WHAT YOU SHOULD DO ▸ Using the records underneath, tally the lines where the word "score" appears and please give only the count.

DATASET EXTRACT ▸
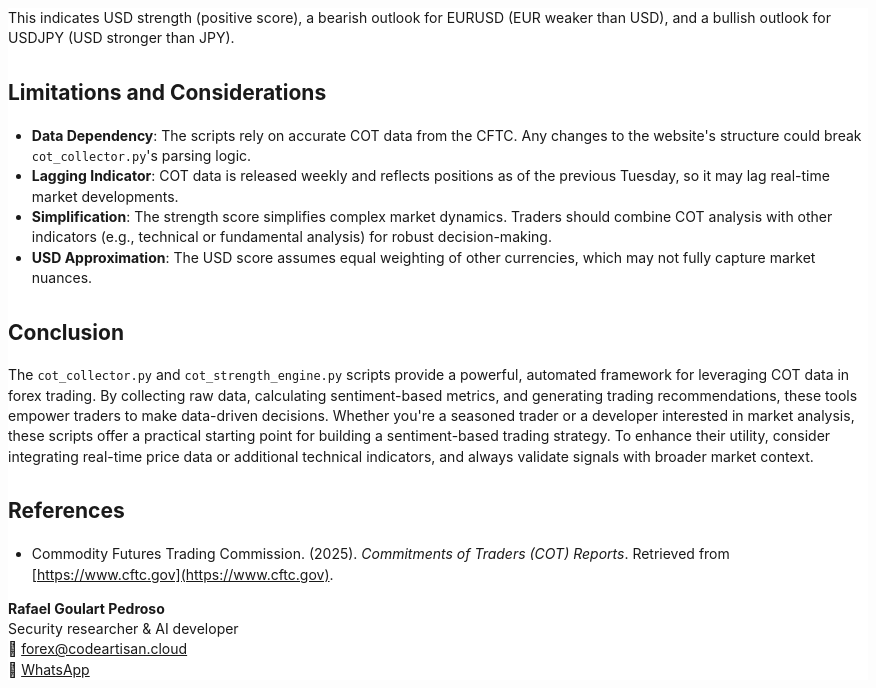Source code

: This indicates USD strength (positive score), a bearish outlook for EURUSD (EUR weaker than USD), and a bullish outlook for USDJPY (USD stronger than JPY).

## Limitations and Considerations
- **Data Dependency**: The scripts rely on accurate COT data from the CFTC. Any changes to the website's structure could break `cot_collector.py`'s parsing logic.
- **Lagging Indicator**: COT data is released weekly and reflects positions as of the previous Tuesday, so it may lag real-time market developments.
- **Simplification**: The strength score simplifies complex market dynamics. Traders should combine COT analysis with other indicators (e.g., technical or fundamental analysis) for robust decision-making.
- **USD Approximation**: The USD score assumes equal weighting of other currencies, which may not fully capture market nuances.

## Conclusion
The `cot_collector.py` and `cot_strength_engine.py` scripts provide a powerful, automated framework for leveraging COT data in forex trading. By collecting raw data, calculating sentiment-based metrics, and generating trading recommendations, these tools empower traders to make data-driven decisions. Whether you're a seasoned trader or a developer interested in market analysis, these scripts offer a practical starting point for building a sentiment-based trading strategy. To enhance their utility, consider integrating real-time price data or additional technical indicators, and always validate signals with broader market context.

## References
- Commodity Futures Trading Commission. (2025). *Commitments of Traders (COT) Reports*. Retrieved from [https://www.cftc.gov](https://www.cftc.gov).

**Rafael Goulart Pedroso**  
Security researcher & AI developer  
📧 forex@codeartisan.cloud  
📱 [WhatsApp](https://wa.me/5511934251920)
* * *
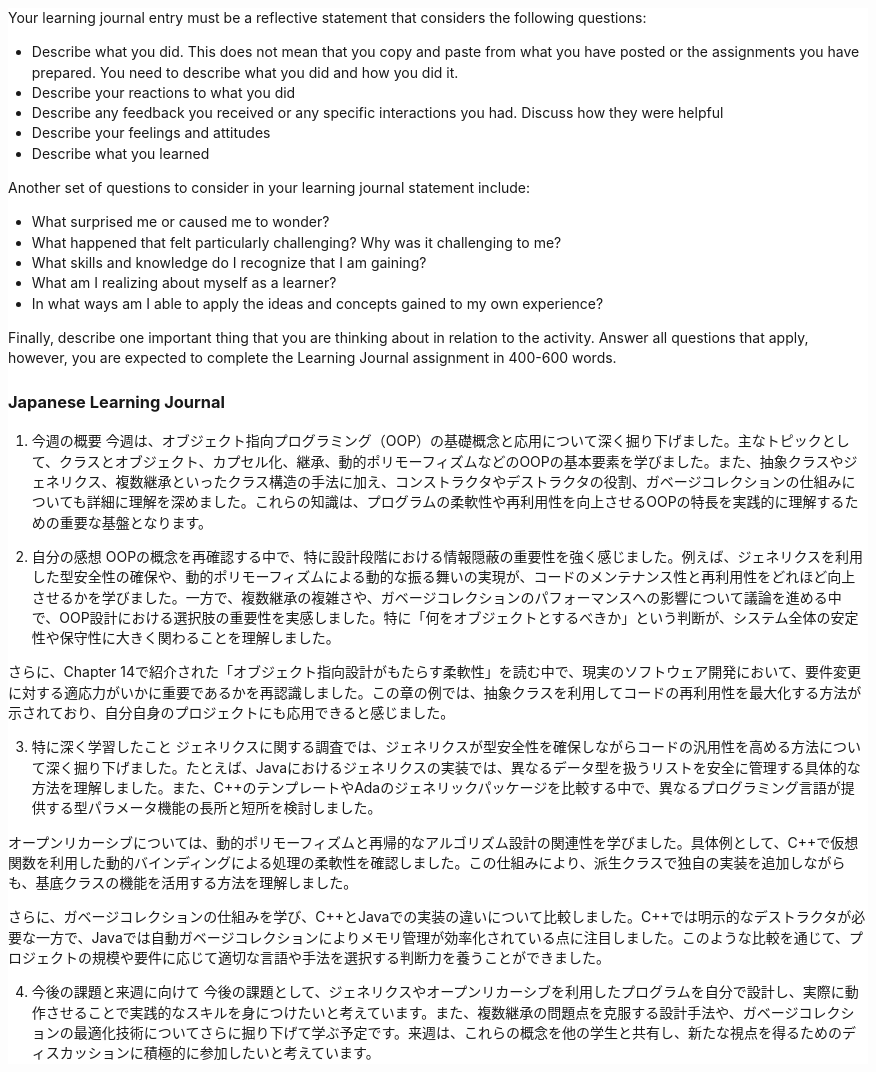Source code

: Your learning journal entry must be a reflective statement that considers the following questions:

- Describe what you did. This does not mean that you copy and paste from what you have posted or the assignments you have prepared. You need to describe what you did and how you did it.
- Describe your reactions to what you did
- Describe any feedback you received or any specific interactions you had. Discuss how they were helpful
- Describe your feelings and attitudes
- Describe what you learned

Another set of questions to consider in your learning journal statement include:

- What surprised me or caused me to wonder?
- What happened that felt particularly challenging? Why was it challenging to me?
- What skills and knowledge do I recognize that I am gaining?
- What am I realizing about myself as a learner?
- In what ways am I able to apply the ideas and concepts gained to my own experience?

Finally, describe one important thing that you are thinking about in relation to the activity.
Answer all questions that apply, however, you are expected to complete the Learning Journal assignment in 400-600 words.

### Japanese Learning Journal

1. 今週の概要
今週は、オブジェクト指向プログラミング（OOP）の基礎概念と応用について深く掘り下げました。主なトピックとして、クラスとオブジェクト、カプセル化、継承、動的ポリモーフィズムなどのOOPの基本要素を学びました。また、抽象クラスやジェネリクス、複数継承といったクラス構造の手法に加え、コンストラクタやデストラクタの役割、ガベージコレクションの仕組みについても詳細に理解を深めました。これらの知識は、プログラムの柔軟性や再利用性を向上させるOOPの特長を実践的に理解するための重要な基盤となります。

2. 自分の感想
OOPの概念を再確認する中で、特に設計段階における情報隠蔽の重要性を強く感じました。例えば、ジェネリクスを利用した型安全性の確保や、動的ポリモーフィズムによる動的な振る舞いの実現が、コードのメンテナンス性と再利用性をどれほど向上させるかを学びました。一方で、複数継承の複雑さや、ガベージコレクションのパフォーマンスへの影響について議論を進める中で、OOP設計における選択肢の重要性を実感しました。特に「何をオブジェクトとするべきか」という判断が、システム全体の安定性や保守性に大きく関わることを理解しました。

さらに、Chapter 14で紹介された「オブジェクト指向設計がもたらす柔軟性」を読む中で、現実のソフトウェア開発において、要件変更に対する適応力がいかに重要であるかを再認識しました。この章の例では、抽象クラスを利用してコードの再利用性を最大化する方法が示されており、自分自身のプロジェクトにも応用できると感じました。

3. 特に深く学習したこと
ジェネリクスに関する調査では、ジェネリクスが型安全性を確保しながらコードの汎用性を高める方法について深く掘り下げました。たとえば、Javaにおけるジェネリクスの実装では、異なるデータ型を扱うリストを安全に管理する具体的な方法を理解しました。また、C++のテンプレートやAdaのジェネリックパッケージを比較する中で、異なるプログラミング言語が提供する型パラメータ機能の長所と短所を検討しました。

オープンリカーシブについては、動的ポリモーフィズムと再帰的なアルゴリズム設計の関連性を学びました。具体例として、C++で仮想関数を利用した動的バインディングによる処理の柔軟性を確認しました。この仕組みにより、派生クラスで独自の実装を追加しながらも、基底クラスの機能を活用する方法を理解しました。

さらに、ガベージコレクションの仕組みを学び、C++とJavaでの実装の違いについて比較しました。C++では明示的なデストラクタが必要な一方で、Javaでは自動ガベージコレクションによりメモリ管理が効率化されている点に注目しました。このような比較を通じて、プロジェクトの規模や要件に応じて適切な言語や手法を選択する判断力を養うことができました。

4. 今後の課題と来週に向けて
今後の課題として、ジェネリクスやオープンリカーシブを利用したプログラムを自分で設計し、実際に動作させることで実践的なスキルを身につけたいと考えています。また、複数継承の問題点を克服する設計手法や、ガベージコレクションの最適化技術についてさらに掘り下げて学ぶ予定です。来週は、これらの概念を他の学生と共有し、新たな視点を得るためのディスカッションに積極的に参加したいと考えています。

ANSWER BOX ▸ 3